Autour de Serge Pagel, président de la Chambre des métiers du Puy-de-Dôme et Jean-Luc Helbert, président de l’UPA 63, trois jeunes artisans ont raconté leurs parcours. - © C. Rolle

«On ne devient pas artisan par défaut mais par passion du métier» : c’est par cette phrase choc et sincère que Jean- Luc Helbert, boucher de son état et président de l’Union des professionnels de l’artisanat (UPA) du Puy-de-Dôme, a présenté l’opération «artisanat DREAM». Un projet insolite et unique en France dont l’objectif est de valoriser les 250 métiers de l’artisanat auprès des jeunes et leurs familles, de les informer, de les accompagner à partager la vie quotidienne d’un artisan et de susciter des vocations. «Nous voulons montrer qu’avec des parcours différents (ndlr : CAP, Bac pro ou bac +2, …) tout le monde peut trouver sa place dans l’artisanat» explique Jean-Luc Helbert.

 

Des outils de communication d'aujourd'hui ! 

Des opportunités de carrière existent dans le milieu de l’artisanat et qui mieux que les artisans pour en parler ! C’est dans ce sens que l’UPA du Puy-de-Dôme qui rassemble 12 500 artisans répartis au sein des organisations professionnelles du bâtiment (CAPEB), de l’alimentation (CGAD) et des services (CNAMS), propose une série d’animations spécifiques à destination des jeunes.
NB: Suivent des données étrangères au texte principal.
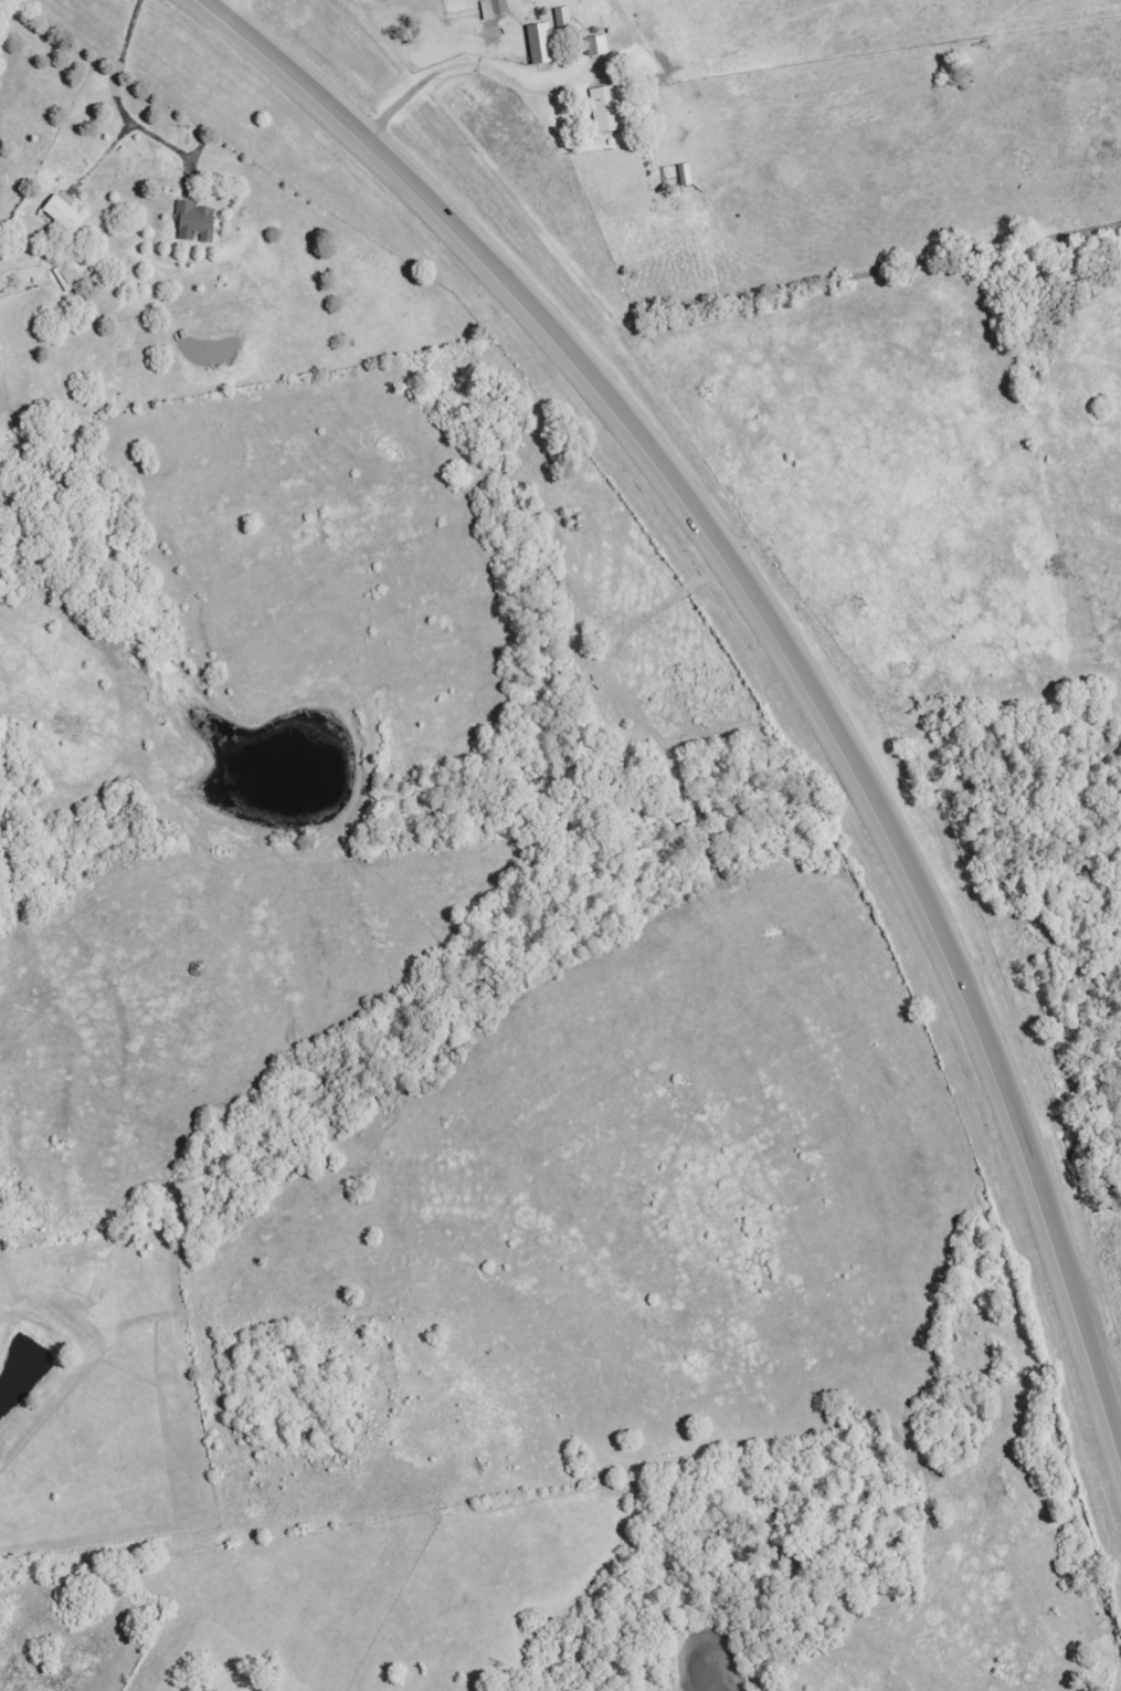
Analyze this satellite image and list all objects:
road: (221, 9)
building: (495, 9)
building: (564, 19)
building: (542, 45)
building: (598, 47)
road: (449, 69)
road: (115, 98)
building: (608, 110)
building: (686, 176)
building: (66, 216)
building: (196, 224)
road: (780, 648)

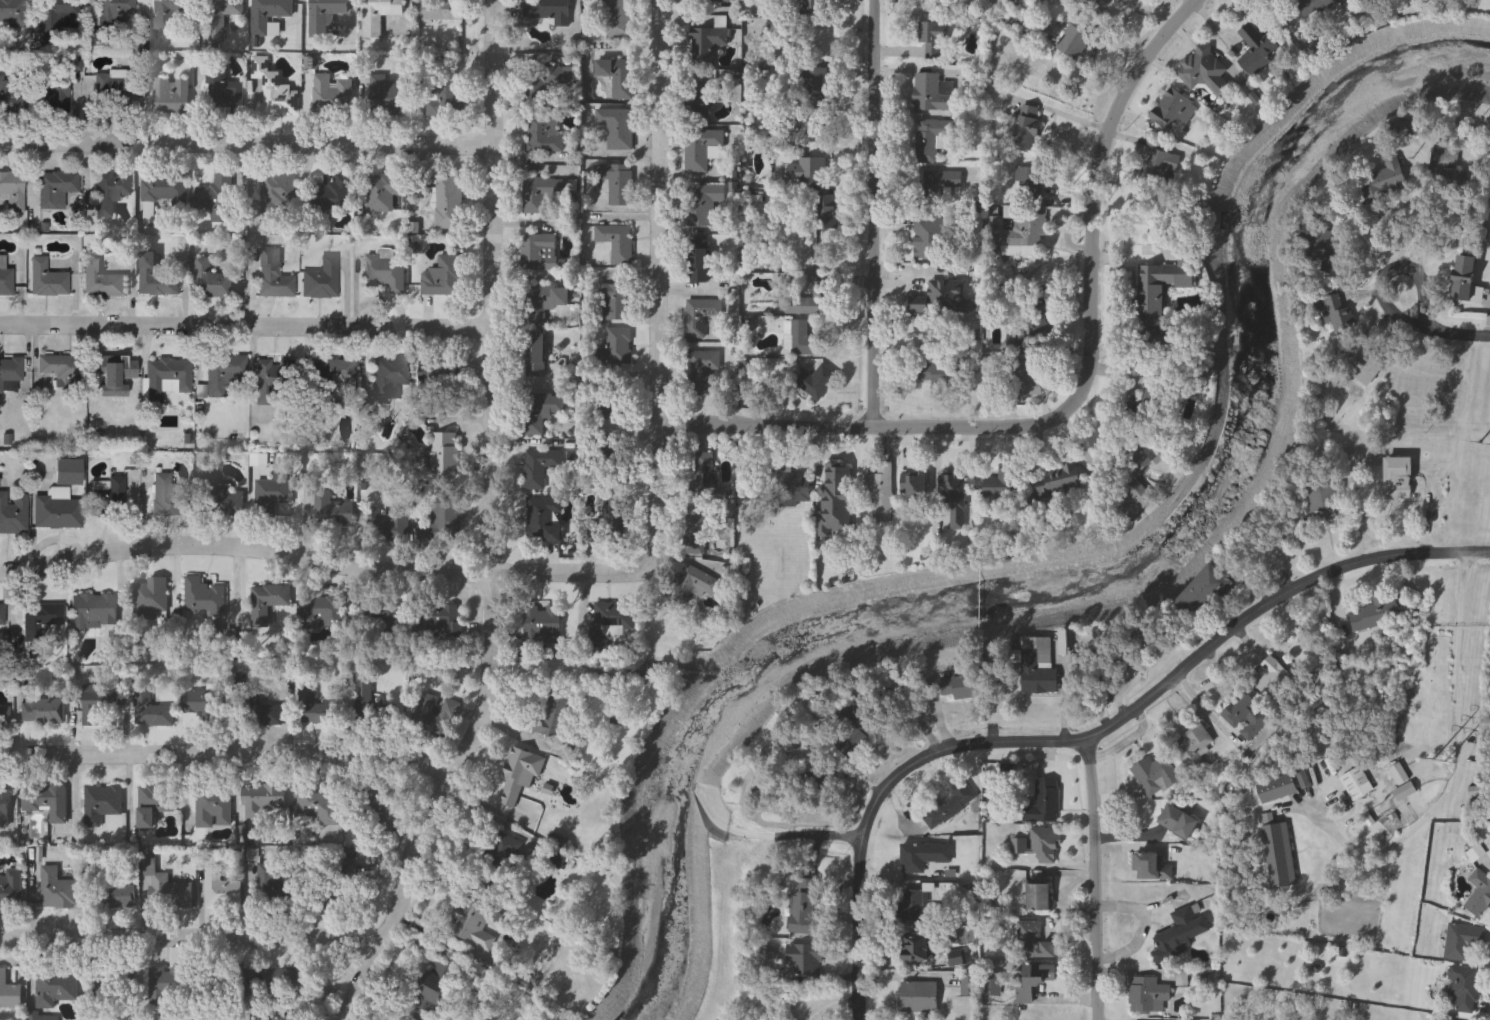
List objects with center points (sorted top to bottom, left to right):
road: (1195, 0)
building: (710, 1)
building: (1105, 3)
building: (815, 6)
building: (1319, 7)
building: (440, 11)
building: (549, 11)
building: (13, 12)
building: (114, 13)
building: (229, 13)
building: (60, 16)
building: (169, 16)
building: (378, 16)
building: (325, 17)
building: (270, 18)
building: (619, 21)
building: (933, 38)
building: (1074, 40)
building: (707, 46)
building: (1259, 51)
building: (1206, 71)
building: (619, 79)
building: (548, 85)
building: (812, 85)
building: (274, 90)
building: (933, 91)
building: (223, 93)
building: (9, 95)
building: (54, 95)
building: (111, 95)
building: (703, 95)
building: (332, 96)
building: (170, 97)
building: (387, 98)
building: (445, 98)
building: (1175, 108)
building: (808, 126)
building: (1028, 127)
building: (617, 128)
building: (543, 133)
building: (932, 136)
building: (702, 149)
road: (247, 150)
building: (1446, 161)
building: (1159, 165)
building: (807, 171)
building: (1027, 179)
building: (1385, 180)
building: (618, 186)
building: (940, 186)
building: (164, 188)
building: (12, 190)
building: (58, 191)
building: (111, 192)
building: (383, 193)
building: (542, 193)
building: (277, 194)
building: (332, 195)
building: (216, 199)
building: (448, 203)
building: (702, 205)
road: (1421, 208)
building: (826, 211)
road: (873, 223)
building: (1018, 230)
road: (1351, 230)
building: (930, 238)
building: (616, 244)
building: (538, 253)
building: (1321, 259)
building: (699, 263)
building: (274, 273)
building: (385, 274)
building: (1466, 277)
building: (5, 278)
building: (156, 278)
building: (444, 278)
road: (651, 279)
building: (47, 280)
building: (322, 280)
building: (209, 281)
building: (101, 282)
building: (1163, 293)
building: (943, 298)
road: (1391, 301)
building: (546, 302)
building: (615, 303)
building: (806, 304)
road: (1426, 309)
building: (1339, 313)
building: (700, 317)
road: (245, 334)
building: (1029, 334)
road: (1468, 338)
building: (807, 340)
road: (1078, 347)
building: (615, 349)
building: (535, 356)
building: (1360, 363)
building: (55, 366)
building: (770, 369)
building: (10, 371)
building: (702, 373)
building: (225, 375)
building: (334, 375)
building: (944, 375)
building: (439, 377)
building: (390, 378)
building: (167, 380)
building: (273, 381)
building: (816, 381)
building: (1028, 382)
building: (1160, 401)
building: (539, 413)
building: (613, 435)
road: (706, 445)
power tower: (1488, 445)
building: (443, 458)
building: (539, 467)
building: (69, 473)
building: (1136, 474)
building: (705, 476)
building: (1401, 478)
building: (1057, 483)
building: (1003, 485)
building: (916, 486)
building: (794, 487)
building: (954, 489)
building: (881, 492)
building: (273, 495)
building: (108, 496)
building: (168, 498)
building: (837, 498)
building: (1324, 498)
building: (222, 500)
building: (1133, 512)
building: (14, 513)
building: (57, 513)
building: (336, 513)
building: (543, 519)
building: (616, 522)
building: (441, 523)
road: (505, 525)
building: (388, 527)
building: (697, 535)
road: (328, 555)
building: (693, 585)
building: (1205, 591)
building: (203, 598)
building: (151, 599)
building: (266, 604)
road: (1272, 605)
building: (93, 612)
building: (323, 612)
building: (380, 613)
building: (2, 615)
building: (1377, 616)
building: (42, 618)
building: (441, 621)
building: (542, 628)
building: (1038, 665)
building: (1272, 678)
building: (961, 688)
building: (364, 703)
building: (201, 704)
building: (41, 709)
building: (317, 711)
building: (152, 712)
building: (100, 713)
building: (392, 715)
building: (263, 716)
building: (433, 716)
building: (1249, 716)
building: (4, 717)
building: (557, 725)
building: (1200, 749)
road: (1460, 751)
road: (230, 757)
power tower: (1440, 762)
building: (1400, 774)
building: (1158, 775)
building: (519, 777)
building: (1358, 784)
building: (1279, 789)
building: (960, 792)
building: (1404, 792)
building: (1475, 792)
road: (881, 798)
building: (262, 800)
building: (45, 802)
building: (1044, 802)
building: (153, 804)
building: (376, 804)
building: (101, 805)
building: (314, 805)
building: (213, 808)
building: (4, 810)
building: (1489, 810)
building: (1182, 822)
building: (1039, 844)
building: (505, 855)
building: (923, 855)
building: (1280, 855)
building: (1151, 867)
road: (1097, 880)
building: (265, 887)
building: (11, 890)
building: (56, 890)
building: (219, 890)
building: (111, 892)
building: (1478, 893)
building: (171, 895)
building: (1040, 897)
building: (917, 902)
building: (806, 908)
building: (475, 924)
road: (1148, 927)
building: (1180, 933)
road: (188, 940)
building: (1034, 941)
building: (1462, 942)
building: (919, 948)
building: (806, 959)
building: (289, 979)
building: (1034, 980)
building: (164, 984)
building: (54, 987)
building: (435, 987)
building: (1464, 988)
building: (1149, 994)
building: (9, 995)
building: (919, 996)
building: (401, 1019)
Le dispositif repose sur une communication multi-supports et mettant en scène les différents parcours d’une douzaine d’artisans.
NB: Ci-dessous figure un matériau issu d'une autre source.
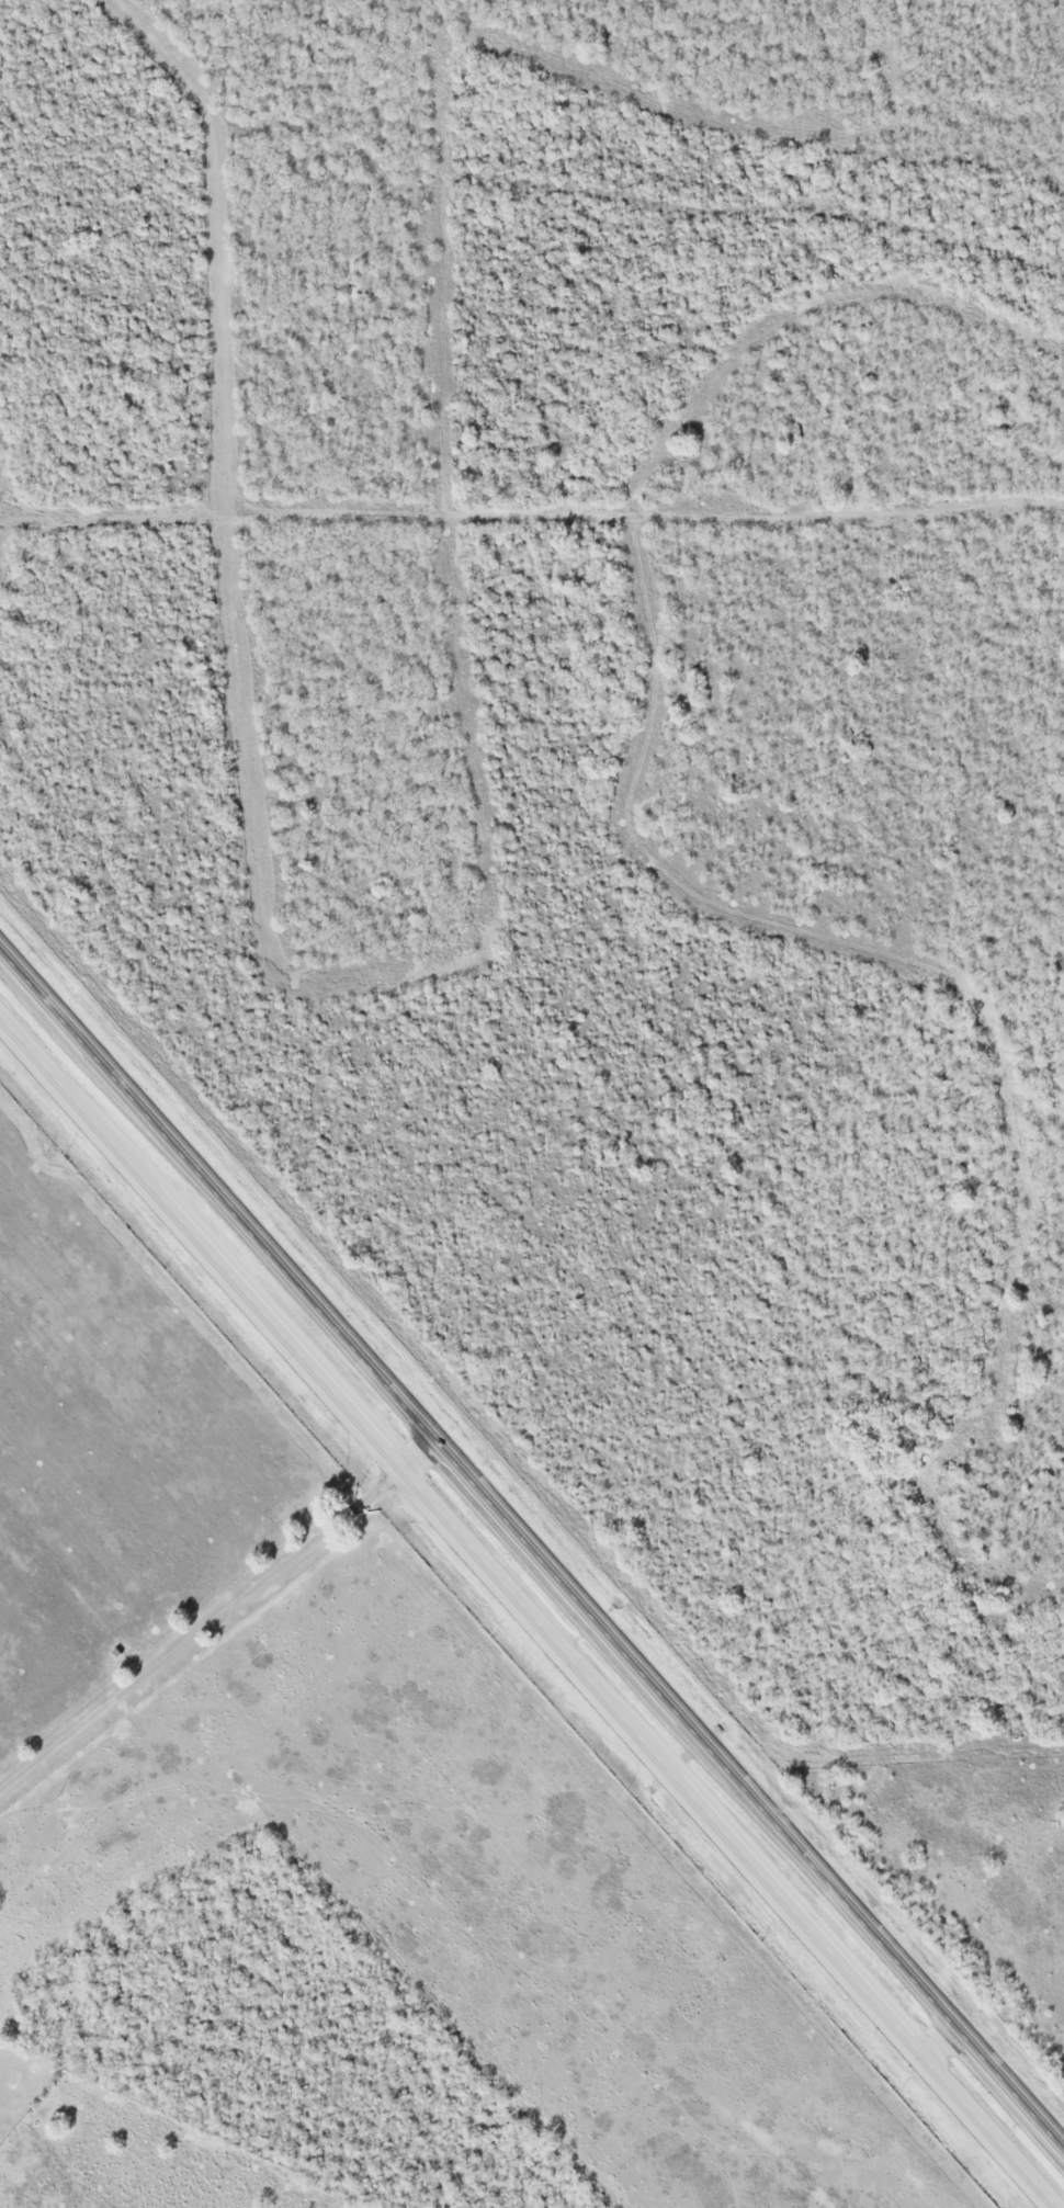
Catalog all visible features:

Trois supports sont ainsi proposés : un ouvrage original haut en couleur présentant 12 artisans, 12 itinéraires, 12 portraits différents, distribué gratuitement dans les collèges et les CIO ; un site web (www.artisanat-dream. com) pour aller à la rencontre d’un artisan du Puy-de-Dôme dans son entreprise durant deux heures, découvrir son métier et échanger sans tabou sur l’activité ; une page Facebook (www. facebook.com/upa63) avec actus, portraits et vidéos permettant de découvrir toutes les facettes de l’artisanat.
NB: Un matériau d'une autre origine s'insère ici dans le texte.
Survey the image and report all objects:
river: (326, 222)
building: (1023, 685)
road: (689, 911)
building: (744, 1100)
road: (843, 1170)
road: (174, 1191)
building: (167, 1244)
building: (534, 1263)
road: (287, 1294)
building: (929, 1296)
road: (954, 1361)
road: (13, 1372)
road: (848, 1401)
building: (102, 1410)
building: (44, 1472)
À la rencontre des collégiens

Durant la semaine de l’artisanat, l’UPA 63 se rendra également dans les collèges volontaires du département afin de rencontrer et d’échanger avec les élèves des classes de 4ème et 3ème. «Aller au contact des jeunes est un véritable enjeu pour les professionnels de l’artisanat qui ont besoin aujourd’hui de revaloriser leurs métiers et de susciter des vocations, explique le président de l’UPA. C’est indéniablement un secteur créateur et générateur d’emplois avec plus de 3 millions d’actifs partout en France». L’artisanat propose chaque année 100 000 embauches et annonce un départ à la retraite de 3 000 actifs dans les 10 ans à venir.

- © C.Rolle

Franck Taillandier, artisan boucher à Ceyrat

«Un métier difficile mais passionnant»

 

Avant de s’installer à son compte en 2005, Franck a d’abord suivi et obtenu un CAP de chaudronnier. Mais les perspectives d’avenir lui paraissaient moroses. C’est en observant son cousin boucher à Lezoux qu’il décide de se réorienter et de passer un CAP de boucher. Il a alors 16 ans. Il suit ensuite une formation de traiteur, travaille pendant 6 ans dans un magasin alimentaire dont il devient très vite responsable du rayon boucherie, «le temps de faire mon expérience» explique Franck Taillandier. «Mais mon ambition était d’être mon propre chef, de travailler pour moi». En 2005, Franck reprend alors une ancienne boucherie à Ceyrat. «Les débuts ont été difficiles, reconnaît-il. Il m’a fallu faire beaucoup de travaux et beaucoup d’investissements et de concessions pour transformer le magasin et le labo. Je n’ai pas pris de vacances pendant 6 ans ! Mais je ne regrette rien car c’est un choix de vie». Aujourd’hui Franck vit de son métier. Et il aime ce qu’il fait malgré le nombre d’heures et les week end travaillés. Il propose des produits de qualité et travaille en direct avec des éleveurs locaux.